If your LLM feature starts producing bad output at 2am on a Saturday, what is the runbook? "Disable the feature flag" is acceptable if the flag exists and someone has used it within the last quarter. "Revert the deployment" is acceptable if your deployments are reversible. "Phone the vendor" is not acceptable. Test your rollback by exercising it on a non-production day; if you can't, you don't have one.

6. Human-in-the-loop with calibrated thresholds

For any decision with material consequence, a refund, a denial, a customer-facing claim, the model should not be the final authority. The interesting design question is where to set the confidence threshold for human review. Set it too high and you wear human cost on benign cases; too low and the system silently rubber-stamps risky ones. The right answer is empirical: instrument it, watch the precision-recall curve over real traffic for a fortnight, then move the threshold with intent.

Human-in-the-loop becomes theatre the moment the human can't actually intervene. If your reviewer sees a decision that has already been emailed to the customer, you have logging, not oversight. The intervention point must come before the decision is observable.

What the AU framework asks for, honestly

The AI Ethics Principles cover human-centred values, human and societal wellbeing, fairness, privacy and security, reliability and safety, transparency, contestability, and accountability, eight in total. The Voluntary AI Safety Standard adds practical guardrails: accountability and governance, risk management, data governance, testing and monitoring, human oversight, end-user transparency, contestability, supply chain transparency, record-keeping, and stakeholder engagement. Read in full, both documents are reasonable. Read in summary, they want you to have an owner, a risk register, a test suite, a way to explain decisions to users, and a way for users to push back.
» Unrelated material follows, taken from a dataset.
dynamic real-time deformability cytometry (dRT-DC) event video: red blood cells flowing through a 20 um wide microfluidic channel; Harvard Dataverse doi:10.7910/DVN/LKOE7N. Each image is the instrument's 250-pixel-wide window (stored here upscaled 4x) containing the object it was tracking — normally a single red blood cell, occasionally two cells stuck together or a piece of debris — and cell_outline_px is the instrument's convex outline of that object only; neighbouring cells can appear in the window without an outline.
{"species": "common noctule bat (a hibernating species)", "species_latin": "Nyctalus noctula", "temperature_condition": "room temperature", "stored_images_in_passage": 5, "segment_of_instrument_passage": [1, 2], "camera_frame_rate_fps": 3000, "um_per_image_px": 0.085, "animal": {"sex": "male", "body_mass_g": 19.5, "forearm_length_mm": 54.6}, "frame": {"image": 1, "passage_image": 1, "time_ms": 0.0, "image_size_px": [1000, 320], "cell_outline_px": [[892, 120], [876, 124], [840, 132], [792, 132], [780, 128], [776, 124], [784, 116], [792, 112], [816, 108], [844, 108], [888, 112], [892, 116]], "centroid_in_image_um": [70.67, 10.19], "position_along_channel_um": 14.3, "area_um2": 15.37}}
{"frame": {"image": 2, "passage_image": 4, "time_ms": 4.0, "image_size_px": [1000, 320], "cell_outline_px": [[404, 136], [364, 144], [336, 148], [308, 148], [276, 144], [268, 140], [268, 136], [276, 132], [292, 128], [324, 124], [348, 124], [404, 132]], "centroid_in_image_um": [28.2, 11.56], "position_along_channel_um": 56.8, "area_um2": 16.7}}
The piece that small ANZ orgs underweight is the supply chain transparency requirement. If you're using a third-party model, you inherit its training data politics, its content policies, and its update cadence. Document this. "Decisions in this product use Anthropic's claude-sonnet-4-5, hosted in ap-southeast-2 via AWS Bedrock, with data retention disabled" is a sentence your privacy officer should be able to read on demand.

Bottom line

A baseline that lets you ship safely is shorter than the framework documents suggest: classify your data, log everything, redact at the boundary, pin versions, test rollback, set HITL thresholds with evidence. Do these because they make your system better to operate, and because when the regulator does eventually ask, you can answer with what you actually built rather than a policy document. Where I'm uncertain: I think the AU regime tightens in the next eighteen months and the voluntary standard becomes effectively mandatory for procurement-led sectors. If you're in financial services or health, build to that future, not the current floor.